By the time Advertising Age went to press last week, enough details had emerged to make clear that Mr. Moore skewers the pharmaceutical industry, health maintenance organizations, and the Food and Drug Administration.

It's well-documented that he took a group of Sept. 11 rescue workers to Cuba in March for a segment in the film. The trip, ostensibly, was to show that Cuba provides better, cheaper care for respiratory diseases.

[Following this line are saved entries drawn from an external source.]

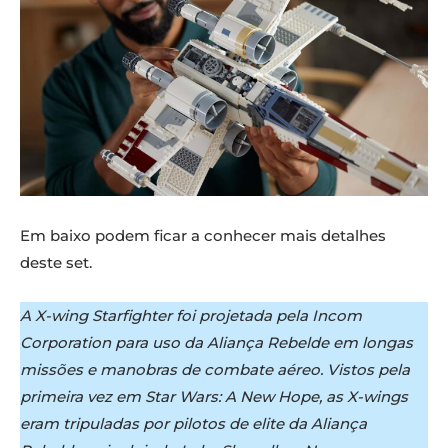
Em baixo podem ficar a conhecer mais detalhes
deste set.
A X-wing Starfighter foi projetada pela Incom
Corporation para uso da Aliança Rebelde em longas
missões e manobras de combate aéreo. Vistos pela
primeira vez em Star Wars: A New Hope, as X-wings
eram tripuladas por pilotos de elite da Aliança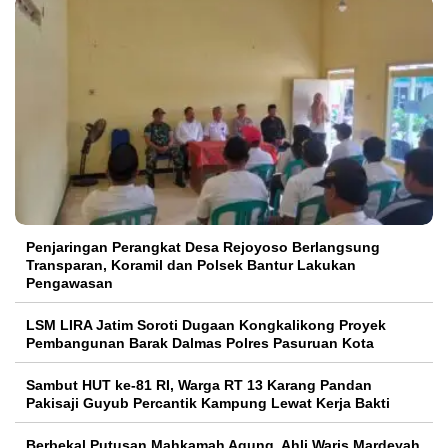
Penjaringan Perangkat Desa Rejoyoso Berlangsung
Transparan, Koramil dan Polsek Bantur Lakukan
Pengawasan
LSM LIRA Jatim Soroti Dugaan Kongkalikong Proyek
Pembangunan Barak Dalmas Polres Pasuruan Kota
Sambut HUT ke-81 RI, Warga RT 13 Karang Pandan
Pakisaji Guyub Percantik Kampung Lewat Kerja Bakti
Berbekal Putusan Mahkamah Agung, Ahli Waris Mardeyah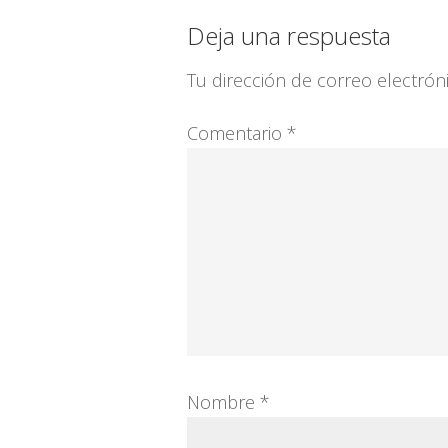
Interacciones
Deja una respuesta
con
Tu dirección de correo electrón
los
Comentario
*
lectores
Nombre
*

It is also rumored Mr. Moore takes on Eli Lilly and its antidepressant drug Prozac. In a 2005 interview with Katie Couric on NBC's "Today," Mr. Moore made reference to a British Medical Journal report that alleged Eli Lilly knew that people using Prozac were 12 times more likely to commit suicide than patients on other antidepressant drugs. Eli Lilly called the report "inaccurate."

A health-care 'comedy'
"Sicko" has been described by Mr. Moore as "a comedy about the 45 million Americans without health insurance in the richest nation on earth."

The Pharmaceutical Research and Manufacturers of America issued a pre-emptive statement last week -- even though PhRMA reps had not seen the film. "A review of America's health-care system should be balanced, thoughtful and well-researched. You won't get that from Michael Moore," the statement said. "Michael Moore is a political activist with a track record for sensationalism." The FDA declined to comment.

Drug companies are fearful Mr. Moore will lambaste the $5 billion the industry spends annually on direct-to-consumer advertising without balancing it by showing the figure is small compared with spending on research and development and that companies use drug sales to finance further breakthroughs. "There are few, if any, new drugs that haven't come through the pipeline," said one drug-company marketing VP who asked not to be identified.

In a May 12 talk at the University of Michigan, Mr. Moore said he hoped "Sicko" would be less partisan than his other recent documentaries. "It would be great if this movie would ignite something through its art and not its politics," he said.